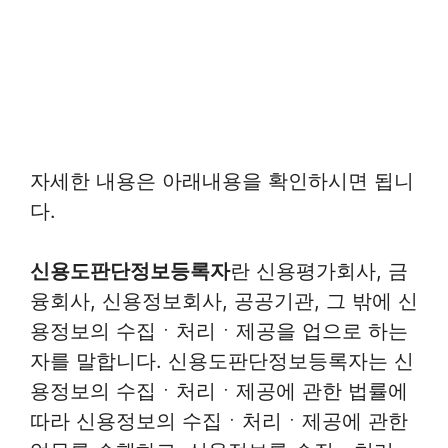
자세한 내용은 아래내용을 확인하시면 됩니
다.
신용도판단정보등록자
란 신용평가회사, 금
융회사, 신용정보회사, 공공기관, 그 밖에 신
용정보의 수집ㆍ처리ㆍ제공을 업으로 하는
자를 말합니다. 신용도판단정보등록자는 신
용정보의 수집ㆍ처리ㆍ제공에 관한 법률에
따라 신용정보의 수집ㆍ처리ㆍ제공에 관한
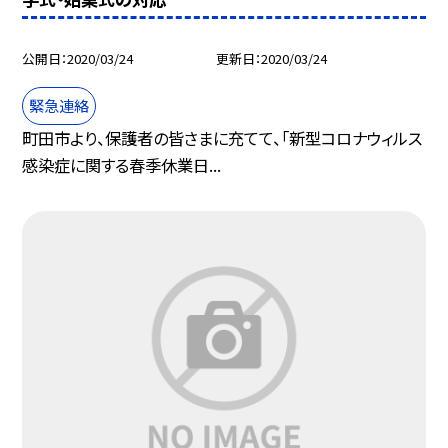
公開日
2020/03/24
更新日
2020/03/24
緊急連絡
町田市より、保護者の皆さまに充てて、「新型コロナウィルス
感染症に関する春季休業日...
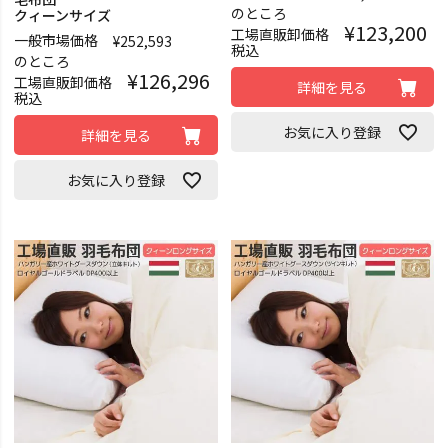
のところ
クィーンサイズ
¥
123,200
工場直販卸価格
一般市場価格
¥
252,593
税込
のところ
¥
126,296
工場直販卸価格
詳細を見る
税込
お気に入り登録
詳細を見る
お気に入り登録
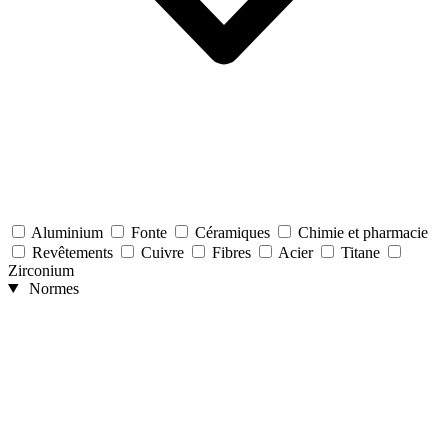
Aluminium
Fonte
Céramiques
Chimie et pharmacie
Revêtements
Cuivre
Fibres
Acier
Titane
Zirconium
Normes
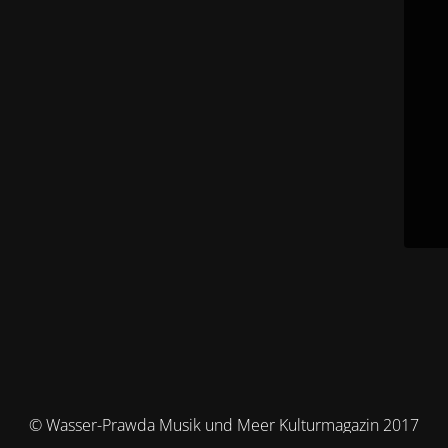
© Wasser-Prawda Musik und Meer Kulturmagazin 2017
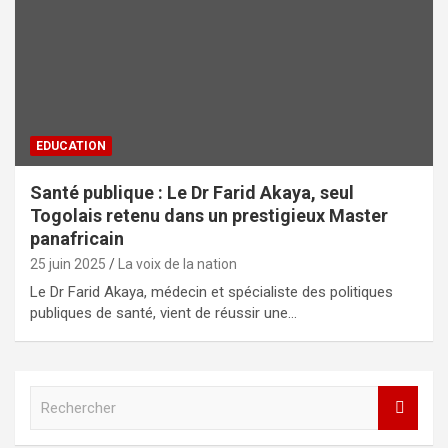
EDUCATION
Santé publique : Le Dr Farid Akaya, seul
Togolais retenu dans un prestigieux Master
panafricain
25 juin 2025
La voix de la nation
Le Dr Farid Akaya, médecin et spécialiste des politiques
publiques de santé, vient de réussir une…
R
e
c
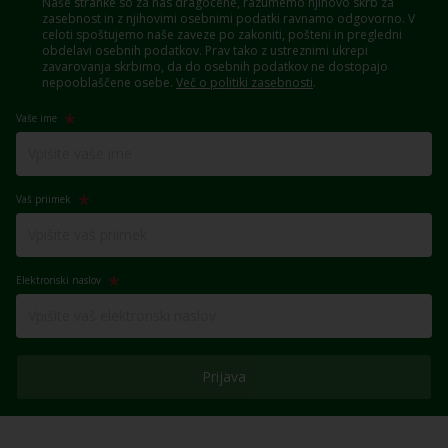
Naše stranke so za nas dragocene, razumemo njihovo skrb za
zasebnost in z njihovimi osebnimi podatki ravnamo odgovorno. V
celoti spoštujemo naše zaveze po zakoniti, pošteni in pregledni
obdelavi osebnih podatkov. Prav tako z ustreznimi ukrepi
zavarovanja skrbimo, da do osebnih podatkov ne dostopajo
nepooblaščene osebe.
Več o politiki zasebnosti
.
Vaše ime
Vaš priimek
Elektronski naslov
Prijava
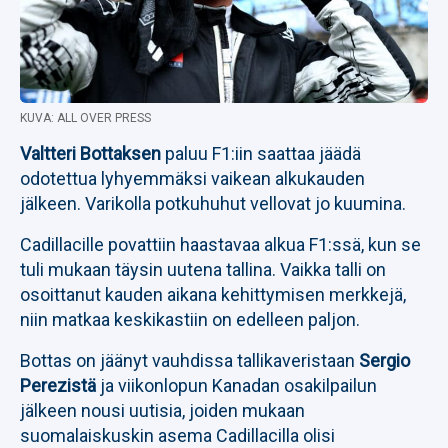
KUVA: ALL OVER PRESS
Valtteri Bottaksen
paluu F1:iin saattaa jäädä
odotettua lyhyemmäksi vaikean alkukauden
jälkeen. Varikolla potkuhuhut vellovat jo kuumina.
Cadillacille povattiin haastavaa alkua F1:ssä, kun se
tuli mukaan täysin uutena tallina. Vaikka talli on
osoittanut kauden aikana kehittymisen merkkejä,
niin matkaa keskikastiin on edelleen paljon.
Bottas on jäänyt vauhdissa tallikaveristaan
Sergio
Perezistä
ja viikonlopun Kanadan osakilpailun
jälkeen nousi uutisia, joiden mukaan
suomalaiskuskin asema Cadillacilla olisi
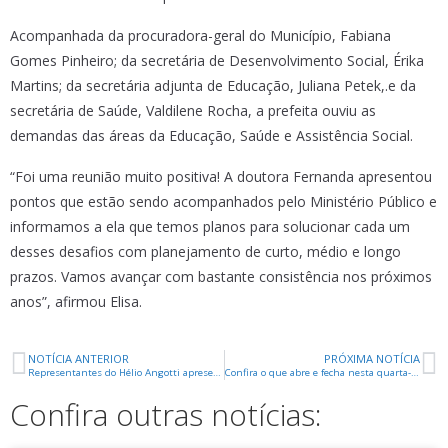
Acompanhada da procuradora-geral do Município, Fabiana
Gomes Pinheiro; da secretária de Desenvolvimento Social, Érika
Martins; da secretária adjunta de Educação, Juliana Petek,.e da
secretária de Saúde, Valdilene Rocha, a prefeita ouviu as
demandas das áreas da Educação, Saúde e Assistência Social.
“Foi uma reunião muito positiva! A doutora Fernanda apresentou
pontos que estão sendo acompanhados pelo Ministério Público e
informamos a ela que temos planos para solucionar cada um
desses desafios com planejamento de curto, médio e longo
prazos. Vamos avançar com bastante consistência nos próximos
anos”, afirmou Elisa.
NOTÍCIA ANTERIOR
PRÓXIMA NOTÍCIA
Representantes do Hélio Angotti apresentam projeto do hospital do Futuro para a prefeita
Confira o que abre e fecha nesta quarta-feira, 20, feriado do Dia da Consciência Negra
Confira outras notícias:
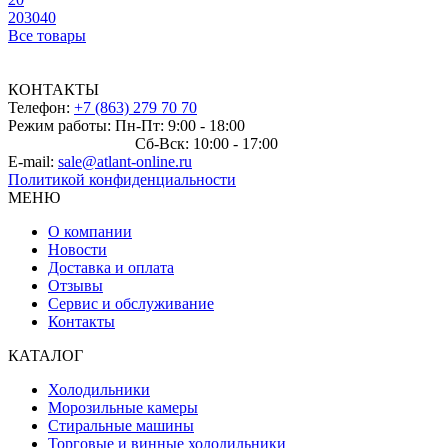
20
30
40
Все товары
КОНТАКТЫ
Телефон:
+7 (863) 279 70 70
Режим работы: Пн-Пт: 9:00 - 18:00
Сб-Вск: 10:00 - 17:00
E-mail:
sale@atlant-online.ru
Политикой конфиденциальности
МЕНЮ
О компании
Новости
Доставка и оплата
Отзывы
Сервис и обслуживание
Контакты
КАТАЛОГ
Холодильники
Морозильные камеры
Стиральные машины
Торговые и винные холодильники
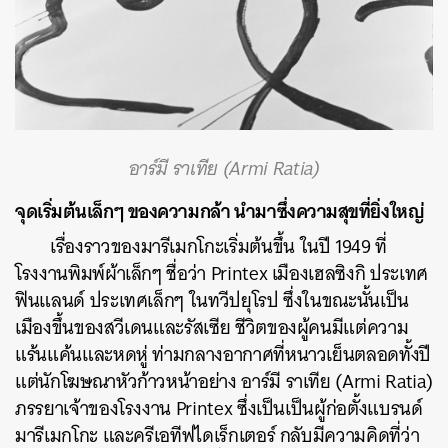
อาร์มี ราเทีย (Armi Ratia)
จุดเริ่มต้นเล็กๆ
ของความกล้า
นำมาซึ่งความสุขที่ยิ่งใหญ่
เรื่องราวของมารีเมกโกะเริ่มต้นขึ้น ในปี 1949 ที่
โรงงานพิมพ์ผ้าเล็กๆ ชื่อว่า Printex เมืองเฮลซิงกิ ประเทศ
ฟินแลนด์ ประเทศเล็กๆ ในทวีปยุโรป ซึ่งในขณะนั้นเป็น
เมืองขึ้นของสวีเดนและรัสเซีย ชีวิตของผู้คนมีแต่ความ
แร้นแค้นและหดหู่ ท่ามกลางอากาศที่หนาวเย็นตลอดทั้งปี
แต่นักโฆษณาหัวก้าวหน้าอย่าง อาร์มี ราเทีย (Armi Ratia)
ภรรยาเจ้าของโรงงาน Printex ซึ่งเป็นเป็นผู้ก่อตั้งแบรนด์
มารีเมกโกะ และครีเอทีฟไดเร็กเตอร์ กลับมีความคิดที่ว่า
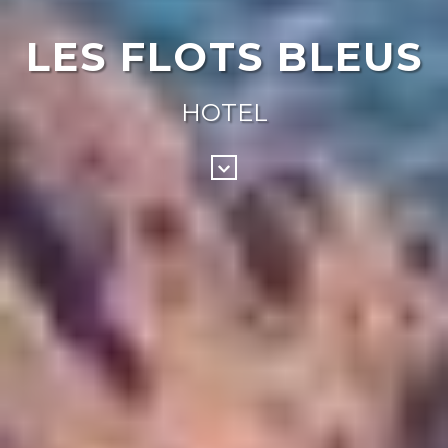
LES FLOTS BLEUS
HOTEL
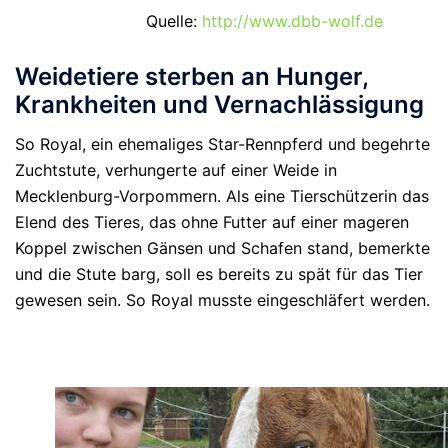
Quelle:
http://www.dbb-wolf.de
Weidetiere sterben an Hunger,
Krankheiten und Vernachlässigung
So Royal, ein ehemaliges Star-Rennpferd und begehrte
Zuchtstute, verhungerte auf einer Weide in
Mecklenburg-Vorpommern. Als eine Tierschützerin das
Elend des Tieres, das ohne Futter auf einer mageren
Koppel zwischen Gänsen und Schafen stand, bemerkte
und die Stute barg, soll es bereits zu spät für das Tier
gewesen sein. So Royal musste eingeschläfert werden.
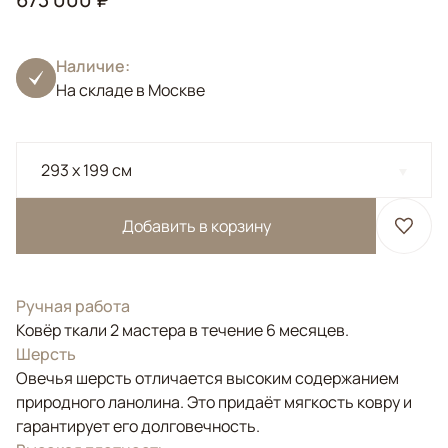
Наличие:
На складе в Москве
293 x 199 см
Добавить в корзину
Ручная работа
Ковёр ткали 2 мастера в течение 6 месяцев.
Шерсть
Овечья шерсть отличается высоким содержанием
природного ланолина. Это придаёт мягкость ковру и
гарантирует его долговечность.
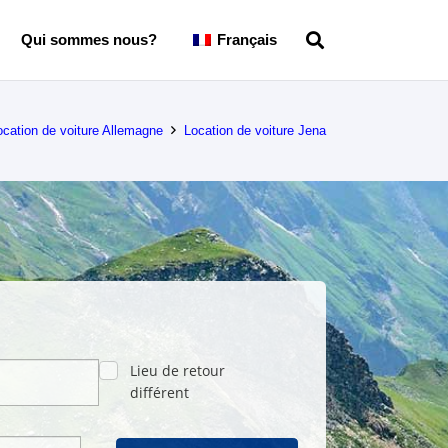
Qui sommes nous?
Français
ocation de voiture Allemagne
Location de voiture Jena
Lieu de retour
différent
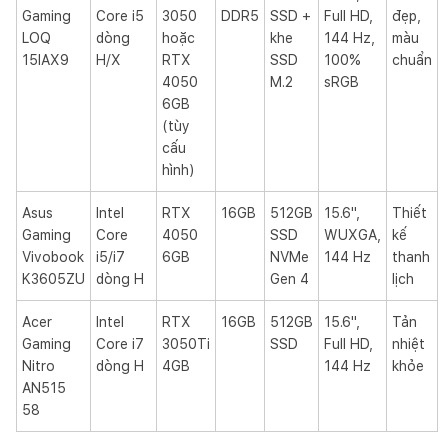
Gaming
Core i5
3050
DDR5
SSD +
Full HD,
đẹp,
LOQ
dòng
hoặc
khe
144 Hz,
màu
15IAX9
H/X
RTX
SSD
100%
chuẩn
4050
M.2
sRGB
6GB
(tùy
cấu
hình)
Asus
Intel
RTX
16GB
512GB
15.6",
Thiết
Gaming
Core
4050
SSD
WUXGA,
kế
Vivobook
i5/i7
6GB
NVMe
144 Hz
thanh
K3605ZU
dòng H
Gen 4
lịch
Acer
Intel
RTX
16GB
512GB
15.6",
Tản
Gaming
Core i7
3050Ti
SSD
Full HD,
nhiệt
Nitro
dòng H
4GB
144 Hz
khỏe
AN515
58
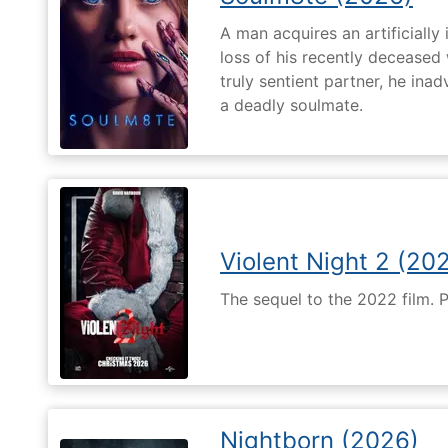
A man acquires an artificially 
loss of his recently deceased 
truly sentient partner, he ina
a deadly soulmate.
Violent Night 2 (20
The sequel to the 2022 film. 
Nightborn (2026)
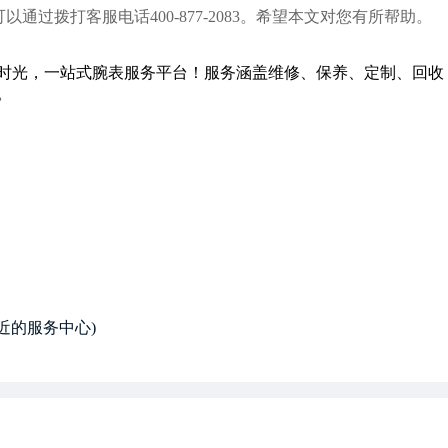
过拨打客服电话400-877-2083。希望本文对您有所帮助。
近的服务中心)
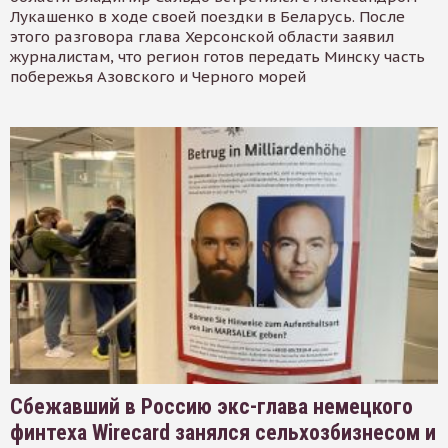
Лукашенко в ходе своей поездки в Беларусь. После
этого разговора глава Херсонской области заявил
журналистам, что регион готов передать Минску часть
побережья Азовского и Черного морей
Сбежавший в Россию экс-глава немецкого
финтеха Wirecard занялся сельхозбизнесом и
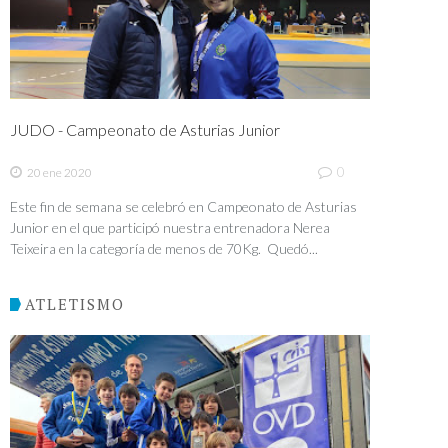
JUDO - Campeonato de Asturias Junior
0
20 ene 2020
Este fin de semana se celebró en Campeonato de Asturias
Junior en el que participó nuestra entrenadora Nerea
Teixeira en la categoría de menos de 70Kg. Quedó...
ATLETISMO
•••
→ **To-do item**
Could you set down verbatim the lines from the beginning of the entries above through the line containing "celoti spoštujemo naše", both included, leaving out the pictures?

→ **Task response**
자세한 내용은 아래내용을 확인하시면 됩니
다.
신용도판단정보등록자
란 신용평가회사, 금
융회사, 신용정보회사, 공공기관, 그 밖에 신
용정보의 수집ㆍ처리ㆍ제공을 업으로 하는
자를 말합니다. 신용도판단정보등록자는 신
용정보의 수집ㆍ처리ㆍ제공에 관한 법률에
따라 신용정보의 수집ㆍ처리ㆍ제공에 관한
公開日
2020/03/24
更新日
2020/03/24
緊急連絡
町田市より、保護者の皆さまに充てて、「新型コロナウィルス
感染症に関する春季休業日...
のところ
クィーンサイズ
¥
123,200
工場直販卸価格
一般市場価格
¥
252,593
税込
のところ
¥
126,296
工場直販卸価格
詳細を見る
税込
お気に入り登録
詳細を見る
お気に入り登録
Aluminium
Fonte
Céramiques
Chimie et pharmacie
Revêtements
Cuivre
Fibres
Acier
Titane
Zirconium
Normes
© Wasser-Prawda Musik und Meer Kulturmagazin 2017
EDUCATION
Santé publique : Le Dr Farid Akaya, seul
Togolais retenu dans un prestigieux Master
panafricain
25 juin 2025
La voix de la nation
Le Dr Farid Akaya, médecin et spécialiste des politiques
publiques de santé, vient de réussir une…
R
e
c
Naše stranke so za nas dragocene, razumemo njihovo skrb za
zasebnost in z njihovimi osebnimi podatki ravnamo odgovorno. V
celoti spoštujemo naše zaveze po zakoniti, pošteni in pregledni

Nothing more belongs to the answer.